-- CONSIGNES DE TRAVAIL --
[A] D'après le texte fourni, à quoi le prétendu développement de l'Afrique sert-il toujours d'alibi ? Relevez les trois termes.
[B] Traduisez en anglais cette phrase du texte fourni : « Plus que jamais, la question mérite d'être posée, et... implacablement. »
[C] Les affirmations suivantes sont-elles conformes au texte fourni ? Répondez par oui ou par non, en citant les mots du texte qui tranchent.
(i) Les « coopérants » et les « experts de l'assistance technique » y sont présentés comme des agents de l'impérialisme.
(ii) Le poids du pouvoir colonial y est décrit comme une réalité d'aujourd'hui.
(iii) L'Afrique y est qualifiée de « généreuse vache à lait ».

-- TEXTE FOURNI --
____

N'est-ce pas là enfoncer une porte ouverte ? Eternel fardeau de l'homme blanc! Magnanimité admirable, mais, tous comptes faits, combien naïve et aberrante ! Il est évident que le prétendu développement de l'Afrique sert toujours d'alibi à l'asservissement, à la dépossession, aux brutalités concertées...; hier, il s'agissait de subir le poids du pouvoir colonial; aujourd'hui : l'arrogance et l'impertinence des « coopérants » et des « experts de l'assistance technique » (tous agents de l'impérialisme) et demain... : peut-être le bruit et la fureur de je ne sais quels négriers extra-terrestres. A l'encontre donc de ces bourreaux qui cherchent à légitimer leurs inhumanités envers le prolétariat noir en s'évertuant à répandre des fables [PAGE 71] prodigieuses, on peut affirmer que, hier comme aujourd'hui, l'Afrique, cette généreuse vache à lait, supporte douloureusement l'arrogance, l'hypocrisie et les abus occidentaux. La dévirilisation et le pillage du continent noir, de même que « le développement du sous-développement », profitent à qui ? Plus que jamais, la question mérite d'être posée, et... implacablement.

____

-- ENREGISTREMENTS FOURNIS --
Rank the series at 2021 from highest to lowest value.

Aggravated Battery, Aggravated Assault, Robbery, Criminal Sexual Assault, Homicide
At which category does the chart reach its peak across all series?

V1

____

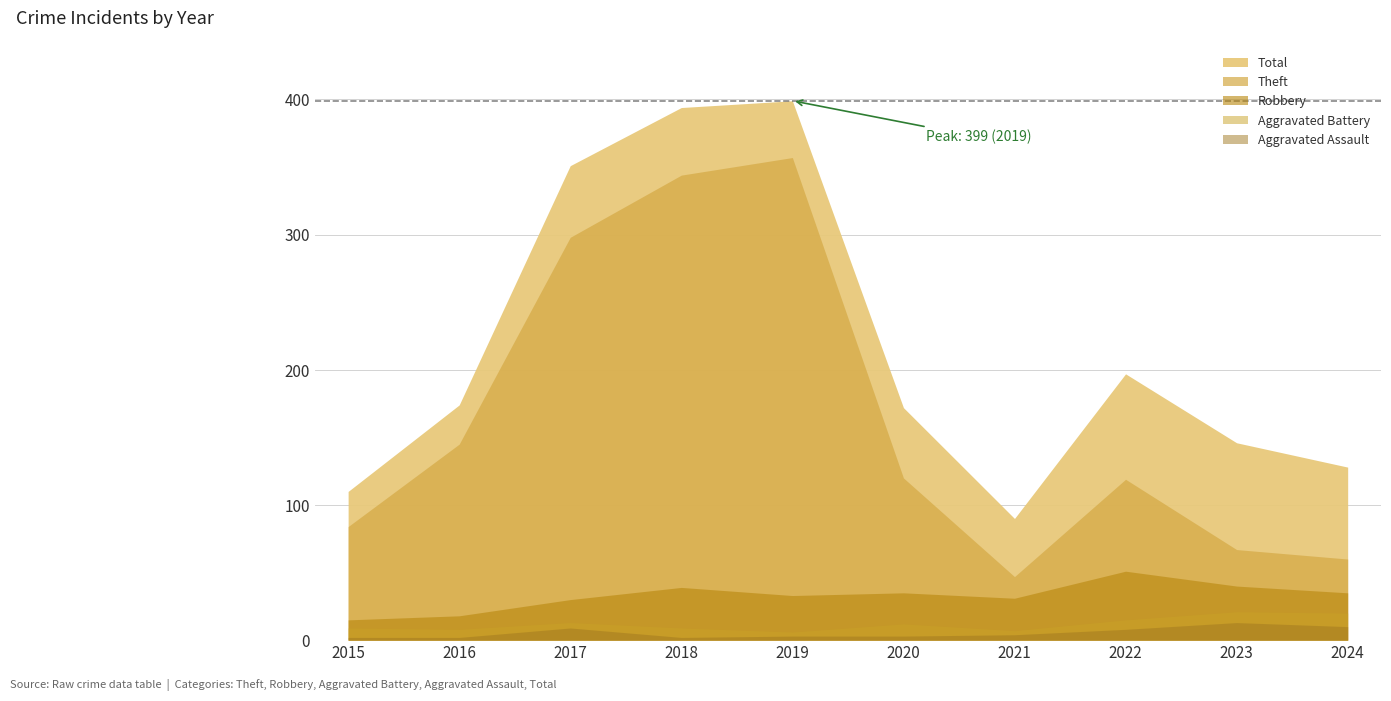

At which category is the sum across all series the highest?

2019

____

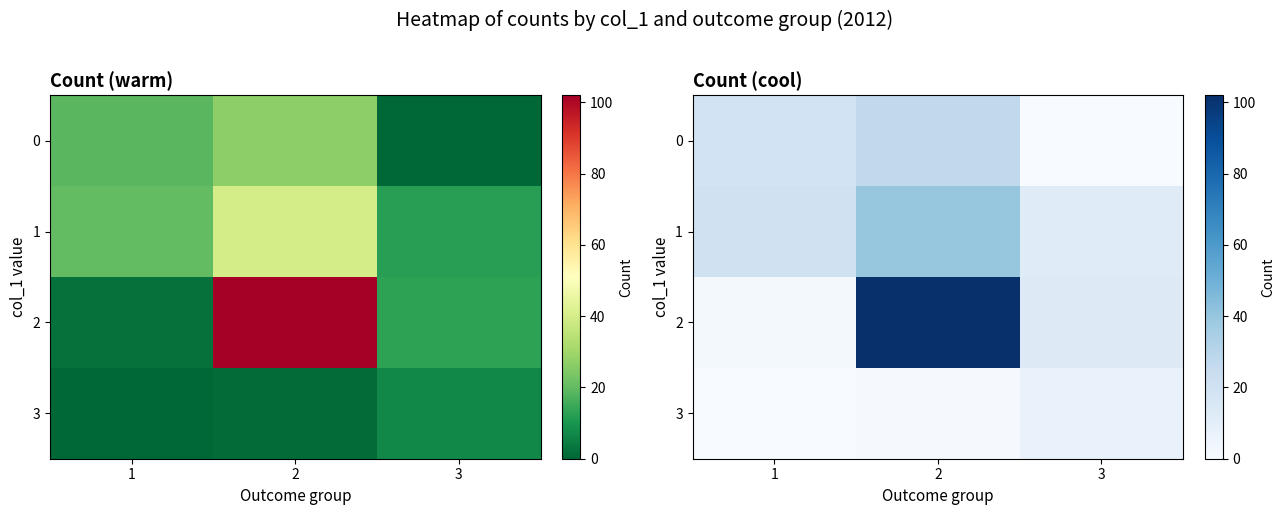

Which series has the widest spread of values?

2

____

-- CORRIGÉ DE L'EXERCICE --
[A] L'asservissement, la dépossession, les brutalités concertées.

[B] More than ever, the question deserves to be asked, and... relentlessly.

[C]
(i) Oui : « (tous agents de l'impérialisme) ».
(ii) Non : « hier, il s'agissait de subir le poids du pouvoir colonial ».
(iii) Oui : « l'Afrique, cette généreuse vache à lait ».